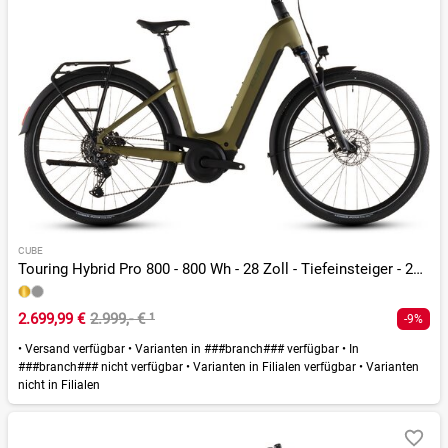
CUBE
Touring Hybrid Pro 800 - 800 Wh - 28 Zoll - Tiefeinsteiger - 2026
2.699,99 €
2.999,- €
¹
-9%
•
Versand verfügbar
•
Varianten in ###branch### verfügbar
•
In
###branch### nicht verfügbar
•
Varianten in Filialen verfügbar
•
Varianten
nicht in Filialen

------------------------------------------------------------------------

=== Try it ===
Whenever a picture appears, leave it out, and return every record exactly.

=== Reply ===
CUBE
Touring Hybrid Pro 800 - 800 Wh - 28 Zoll - Tiefeinsteiger - 2026
2.699,99 €
2.999,- €
¹
-9%
•
Versand verfügbar
•
Varianten in ###branch### verfügbar
•
In
###branch### nicht verfügbar
•
Varianten in Filialen verfügbar
•
Varianten
nicht in Filialen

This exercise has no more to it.